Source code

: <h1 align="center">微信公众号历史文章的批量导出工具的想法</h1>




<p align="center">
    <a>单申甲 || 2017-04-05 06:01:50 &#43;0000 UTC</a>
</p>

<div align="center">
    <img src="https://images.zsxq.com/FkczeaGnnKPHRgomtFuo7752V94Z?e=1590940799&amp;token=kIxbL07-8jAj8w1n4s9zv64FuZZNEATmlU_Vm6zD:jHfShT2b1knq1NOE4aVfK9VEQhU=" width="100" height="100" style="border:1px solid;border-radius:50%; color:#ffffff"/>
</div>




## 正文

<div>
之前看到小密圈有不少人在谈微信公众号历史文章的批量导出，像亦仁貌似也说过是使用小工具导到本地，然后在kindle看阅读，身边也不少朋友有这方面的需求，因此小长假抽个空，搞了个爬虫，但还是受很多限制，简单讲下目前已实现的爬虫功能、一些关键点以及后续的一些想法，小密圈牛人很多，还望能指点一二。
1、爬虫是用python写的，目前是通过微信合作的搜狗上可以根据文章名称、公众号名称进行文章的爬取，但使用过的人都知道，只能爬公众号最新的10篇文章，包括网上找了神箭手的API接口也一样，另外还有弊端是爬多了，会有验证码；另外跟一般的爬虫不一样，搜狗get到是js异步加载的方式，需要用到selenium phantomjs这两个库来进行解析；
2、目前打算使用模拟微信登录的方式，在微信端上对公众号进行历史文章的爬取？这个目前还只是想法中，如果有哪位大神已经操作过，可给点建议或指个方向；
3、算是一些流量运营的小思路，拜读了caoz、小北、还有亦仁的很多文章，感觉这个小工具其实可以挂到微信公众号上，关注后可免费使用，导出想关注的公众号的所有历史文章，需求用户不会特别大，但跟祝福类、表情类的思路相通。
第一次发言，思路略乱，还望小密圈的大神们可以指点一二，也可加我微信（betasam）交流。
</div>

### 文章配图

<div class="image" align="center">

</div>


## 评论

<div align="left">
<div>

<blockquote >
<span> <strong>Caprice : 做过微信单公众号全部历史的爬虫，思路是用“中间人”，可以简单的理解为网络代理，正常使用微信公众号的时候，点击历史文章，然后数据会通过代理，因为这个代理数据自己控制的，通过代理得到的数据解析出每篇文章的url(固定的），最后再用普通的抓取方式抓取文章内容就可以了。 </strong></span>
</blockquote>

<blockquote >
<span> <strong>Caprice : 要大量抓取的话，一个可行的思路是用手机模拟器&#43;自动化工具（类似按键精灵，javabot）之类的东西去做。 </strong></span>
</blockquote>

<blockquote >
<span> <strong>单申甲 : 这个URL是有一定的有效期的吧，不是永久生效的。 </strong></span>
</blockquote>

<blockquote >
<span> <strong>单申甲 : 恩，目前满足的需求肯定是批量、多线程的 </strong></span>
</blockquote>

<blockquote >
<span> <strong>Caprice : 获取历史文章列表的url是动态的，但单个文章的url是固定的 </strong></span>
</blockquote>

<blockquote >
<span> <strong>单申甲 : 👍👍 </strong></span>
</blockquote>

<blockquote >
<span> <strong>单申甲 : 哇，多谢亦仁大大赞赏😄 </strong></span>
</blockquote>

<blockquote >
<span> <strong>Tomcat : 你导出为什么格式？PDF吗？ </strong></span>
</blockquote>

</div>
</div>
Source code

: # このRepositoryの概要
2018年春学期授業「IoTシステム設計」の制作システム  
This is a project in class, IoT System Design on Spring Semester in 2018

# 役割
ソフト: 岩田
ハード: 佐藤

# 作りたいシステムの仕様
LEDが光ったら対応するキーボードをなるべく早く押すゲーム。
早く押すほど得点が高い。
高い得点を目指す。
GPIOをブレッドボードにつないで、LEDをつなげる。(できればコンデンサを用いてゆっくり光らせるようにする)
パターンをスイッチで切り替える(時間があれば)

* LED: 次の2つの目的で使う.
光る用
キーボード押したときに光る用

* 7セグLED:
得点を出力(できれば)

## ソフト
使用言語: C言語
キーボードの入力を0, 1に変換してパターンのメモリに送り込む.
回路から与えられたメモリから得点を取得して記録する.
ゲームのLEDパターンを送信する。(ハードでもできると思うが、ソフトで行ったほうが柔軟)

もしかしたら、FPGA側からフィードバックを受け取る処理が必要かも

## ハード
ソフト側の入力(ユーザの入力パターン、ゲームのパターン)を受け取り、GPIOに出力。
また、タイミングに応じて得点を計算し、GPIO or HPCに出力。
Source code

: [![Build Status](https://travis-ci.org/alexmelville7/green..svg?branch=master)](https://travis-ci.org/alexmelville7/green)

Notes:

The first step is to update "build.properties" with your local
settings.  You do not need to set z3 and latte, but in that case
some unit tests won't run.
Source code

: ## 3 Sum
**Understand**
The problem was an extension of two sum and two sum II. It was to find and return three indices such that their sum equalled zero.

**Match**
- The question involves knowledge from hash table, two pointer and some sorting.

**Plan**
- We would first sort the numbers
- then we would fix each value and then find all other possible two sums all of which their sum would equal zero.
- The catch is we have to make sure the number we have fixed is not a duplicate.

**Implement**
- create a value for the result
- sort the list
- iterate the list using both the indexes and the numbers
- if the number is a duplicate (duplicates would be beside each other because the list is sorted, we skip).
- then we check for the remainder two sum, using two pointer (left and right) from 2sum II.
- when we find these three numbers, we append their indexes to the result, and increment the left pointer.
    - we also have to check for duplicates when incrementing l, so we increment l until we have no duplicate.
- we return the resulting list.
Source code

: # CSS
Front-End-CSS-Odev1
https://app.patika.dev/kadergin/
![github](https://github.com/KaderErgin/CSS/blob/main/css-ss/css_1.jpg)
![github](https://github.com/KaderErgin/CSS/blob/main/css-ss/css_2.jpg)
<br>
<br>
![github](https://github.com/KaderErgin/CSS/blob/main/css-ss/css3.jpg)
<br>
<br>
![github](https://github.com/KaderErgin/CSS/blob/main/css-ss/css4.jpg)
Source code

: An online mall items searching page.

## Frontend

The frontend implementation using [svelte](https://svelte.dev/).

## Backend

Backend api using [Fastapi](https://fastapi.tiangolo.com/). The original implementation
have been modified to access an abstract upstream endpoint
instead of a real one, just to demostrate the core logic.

● **EXERCISE DIRECTIONS**
Would you please transcribe each line of the material exactly?

● **SOLUTION TO THE PROBLEM**
Source code

: <h1 align="center">微信公众号历史文章的批量导出工具的想法</h1>




<p align="center">
    <a>单申甲 || 2017-04-05 06:01:50 &#43;0000 UTC</a>
</p>

<div align="center">
    <img src="https://images.zsxq.com/FkczeaGnnKPHRgomtFuo7752V94Z?e=1590940799&amp;token=kIxbL07-8jAj8w1n4s9zv64FuZZNEATmlU_Vm6zD:jHfShT2b1knq1NOE4aVfK9VEQhU=" width="100" height="100" style="border:1px solid;border-radius:50%; color:#ffffff"/>
</div>




## 正文

<div>
之前看到小密圈有不少人在谈微信公众号历史文章的批量导出，像亦仁貌似也说过是使用小工具导到本地，然后在kindle看阅读，身边也不少朋友有这方面的需求，因此小长假抽个空，搞了个爬虫，但还是受很多限制，简单讲下目前已实现的爬虫功能、一些关键点以及后续的一些想法，小密圈牛人很多，还望能指点一二。
1、爬虫是用python写的，目前是通过微信合作的搜狗上可以根据文章名称、公众号名称进行文章的爬取，但使用过的人都知道，只能爬公众号最新的10篇文章，包括网上找了神箭手的API接口也一样，另外还有弊端是爬多了，会有验证码；另外跟一般的爬虫不一样，搜狗get到是js异步加载的方式，需要用到selenium phantomjs这两个库来进行解析；
2、目前打算使用模拟微信登录的方式，在微信端上对公众号进行历史文章的爬取？这个目前还只是想法中，如果有哪位大神已经操作过，可给点建议或指个方向；
3、算是一些流量运营的小思路，拜读了caoz、小北、还有亦仁的很多文章，感觉这个小工具其实可以挂到微信公众号上，关注后可免费使用，导出想关注的公众号的所有历史文章，需求用户不会特别大，但跟祝福类、表情类的思路相通。
第一次发言，思路略乱，还望小密圈的大神们可以指点一二，也可加我微信（betasam）交流。
</div>

### 文章配图

<div class="image" align="center">

</div>


## 评论

<div align="left">
<div>

<blockquote >
<span> <strong>Caprice : 做过微信单公众号全部历史的爬虫，思路是用“中间人”，可以简单的理解为网络代理，正常使用微信公众号的时候，点击历史文章，然后数据会通过代理，因为这个代理数据自己控制的，通过代理得到的数据解析出每篇文章的url(固定的），最后再用普通的抓取方式抓取文章内容就可以了。 </strong></span>
</blockquote>

<blockquote >
<span> <strong>Caprice : 要大量抓取的话，一个可行的思路是用手机模拟器&#43;自动化工具（类似按键精灵，javabot）之类的东西去做。 </strong></span>
</blockquote>

<blockquote >
<span> <strong>单申甲 : 这个URL是有一定的有效期的吧，不是永久生效的。 </strong></span>
</blockquote>

<blockquote >
<span> <strong>单申甲 : 恩，目前满足的需求肯定是批量、多线程的 </strong></span>
</blockquote>

<blockquote >
<span> <strong>Caprice : 获取历史文章列表的url是动态的，但单个文章的url是固定的 </strong></span>
</blockquote>

<blockquote >
<span> <strong>单申甲 : 👍👍 </strong></span>
</blockquote>

<blockquote >
<span> <strong>单申甲 : 哇，多谢亦仁大大赞赏😄 </strong></span>
</blockquote>

<blockquote >
<span> <strong>Tomcat : 你导出为什么格式？PDF吗？ </strong></span>
</blockquote>

</div>
</div>
Source code

: # このRepositoryの概要
2018年春学期授業「IoTシステム設計」の制作システム  
This is a project in class, IoT System Design on Spring Semester in 2018

# 役割
ソフト: 岩田
ハード: 佐藤

# 作りたいシステムの仕様
LEDが光ったら対応するキーボードをなるべく早く押すゲーム。
早く押すほど得点が高い。
高い得点を目指す。
GPIOをブレッドボードにつないで、LEDをつなげる。(できればコンデンサを用いてゆっくり光らせるようにする)
パターンをスイッチで切り替える(時間があれば)

* LED: 次の2つの目的で使う.
光る用
キーボード押したときに光る用

* 7セグLED:
得点を出力(できれば)

## ソフト
使用言語: C言語
キーボードの入力を0, 1に変換してパターンのメモリに送り込む.
回路から与えられたメモリから得点を取得して記録する.
ゲームのLEDパターンを送信する。(ハードでもできると思うが、ソフトで行ったほうが柔軟)

もしかしたら、FPGA側からフィードバックを受け取る処理が必要かも

## ハード
ソフト側の入力(ユーザの入力パターン、ゲームのパターン)を受け取り、GPIOに出力。
また、タイミングに応じて得点を計算し、GPIO or HPCに出力。
Source code

: [![Build Status](https://travis-ci.org/alexmelville7/green..svg?branch=master)](https://travis-ci.org/alexmelville7/green)

Notes:

The first step is to update "build.properties" with your local
settings.  You do not need to set z3 and latte, but in that case
some unit tests won't run.
Source code

: ## 3 Sum
**Understand**
The problem was an extension of two sum and two sum II. It was to find and return three indices such that their sum equalled zero.

**Match**
- The question involves knowledge from hash table, two pointer and some sorting.

**Plan**
- We would first sort the numbers
- then we would fix each value and then find all other possible two sums all of which their sum would equal zero.
- The catch is we have to make sure the number we have fixed is not a duplicate.

**Implement**
- create a value for the result
- sort the list
- iterate the list using both the indexes and the numbers
- if the number is a duplicate (duplicates would be beside each other because the list is sorted, we skip).
- then we check for the remainder two sum, using two pointer (left and right) from 2sum II.
- when we find these three numbers, we append their indexes to the result, and increment the left pointer.
    - we also have to check for duplicates when incrementing l, so we increment l until we have no duplicate.
- we return the resulting list.
Source code

: # CSS
Front-End-CSS-Odev1
https://app.patika.dev/kadergin/
![github](https://github.com/KaderErgin/CSS/blob/main/css-ss/css_1.jpg)
![github](https://github.com/KaderErgin/CSS/blob/main/css-ss/css_2.jpg)
<br>
<br>
![github](https://github.com/KaderErgin/CSS/blob/main/css-ss/css3.jpg)
<br>
<br>
![github](https://github.com/KaderErgin/CSS/blob/main/css-ss/css4.jpg)
Source code

: An online mall items searching page.

## Frontend

The frontend implementation using [svelte](https://svelte.dev/).

## Backend

Backend api using [Fastapi](https://fastapi.tiangolo.com/). The original implementation
have been modified to access an abstract upstream endpoint
instead of a real one, just to demostrate the core logic.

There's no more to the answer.